A Simple, Integrated Focus Workout; And, How To Correctly Configure Your Interval Timer

The post explains how an effective gym routine combines interval timing, focused music cues, and alternating dumbbell exercises to maintain continuous movement and optimal rest periods. By using a two‑timer system—one for workout duration and one for rest—the athlete can keep the workout non‑stop, just like jogging or 1980s aerobics, while syncing lifts to song beats for rhythm and concentration. The author stresses that lifting light enough to sustain long sessions but heavy enough to challenge muscles is key; as fatigue rises, slower music and lighter weights help maintain flow before returning to faster songs and heavier loads. This integrated approach—timed intervals, low‑distraction dumbbell switches, and musical pacing—creates a reliable, flexible workout that boosts muscle isolation, posture, and injury protection while steadily transforming the body.

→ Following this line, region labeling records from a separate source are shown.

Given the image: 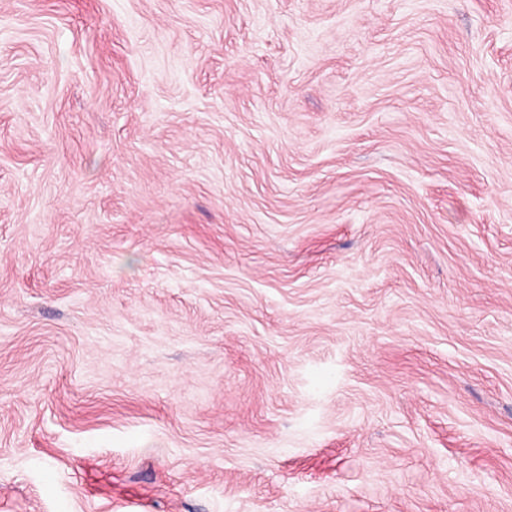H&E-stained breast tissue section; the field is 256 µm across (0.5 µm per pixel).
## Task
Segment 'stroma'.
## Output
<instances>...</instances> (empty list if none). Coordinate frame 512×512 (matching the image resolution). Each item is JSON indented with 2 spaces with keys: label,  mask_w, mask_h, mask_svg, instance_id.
<instances>
[{
  "label": "stroma",
  "mask_w": 512,
  "mask_h": 512,
  "mask_svg": "<svg viewBox=\"0 0 512 512\" xmlns=\"http://www.w3.org/2000/svg\"><path fill=\"white\" fill-rule=\"evenodd\" d=\"M0 512H512V0H0Z\"/></svg>",
  "instance_id": "stroma-1"
}]
</instances>
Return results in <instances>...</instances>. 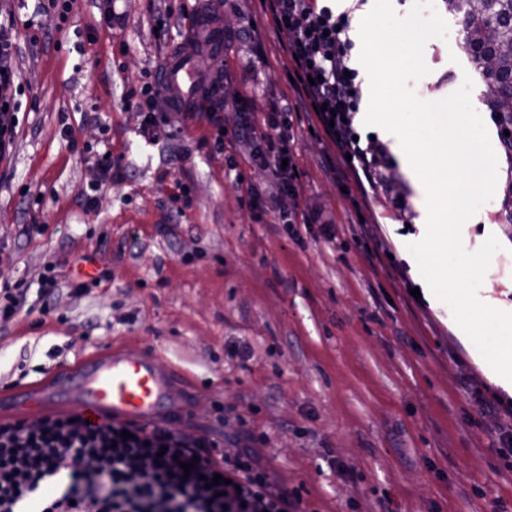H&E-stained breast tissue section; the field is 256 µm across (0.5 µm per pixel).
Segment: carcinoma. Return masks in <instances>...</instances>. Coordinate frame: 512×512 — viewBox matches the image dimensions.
Listing matches in <instances>:
<instances>
[{
  "mask_svg": "<svg viewBox=\"0 0 512 512\" xmlns=\"http://www.w3.org/2000/svg\"><path fill=\"white\" fill-rule=\"evenodd\" d=\"M463 23V48L486 90L482 105L499 134L512 129V0H445Z\"/></svg>",
  "mask_w": 512,
  "mask_h": 512,
  "instance_id": "cac0c4a2",
  "label": "carcinoma"
}]
</instances>
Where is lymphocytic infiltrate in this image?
Here are the masks:
<instances>
[{"mask_svg": "<svg viewBox=\"0 0 512 512\" xmlns=\"http://www.w3.org/2000/svg\"><path fill=\"white\" fill-rule=\"evenodd\" d=\"M273 24L291 36L298 105L318 123L349 165L373 178L392 166L380 140L361 141L358 70L349 17L336 0H268ZM16 18H0V161L13 149L22 109L13 60ZM288 107L242 122L254 165L269 170L277 193L294 191ZM221 483H214V476ZM300 498L273 486L254 456H224L216 442L191 440L155 424L49 415L38 424L0 423V512H295Z\"/></svg>", "mask_w": 512, "mask_h": 512, "instance_id": "f902f5d3", "label": "lymphocytic infiltrate"}]
</instances>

JavaScript Is Cute And Flexible

I began programming in various languages—ASP, Perl, PHP, ActionScript, Visual Basic and Java—before discovering that JavaScript was still a relatively slow browser language when I started; I therefore used Perl/PHP on the server while writing client-side code in JavaScript. After experimenting with Rhino on my phone for an interval timer, Node.js’s release prompted me to fully adopt JavaScript: its runtimes (Node.js, Bun, Deno) let me write both front‑end and back‑end code, while Electron or nw.js provide stripped‑down browsers for cross‑platform desktop apps. Mastering JavaScript opens doors to browser extensions, custom HTTP servers, command‑line utilities that can be compiled into executables, mobile apps via React Native, NativeScript or Cordova, and even AI‑assisted development—today’s AI tools can generate working code snippets (e.g., a command‑line parser) on demand, making JavaScript an incredibly versatile and powerful open‑source stack.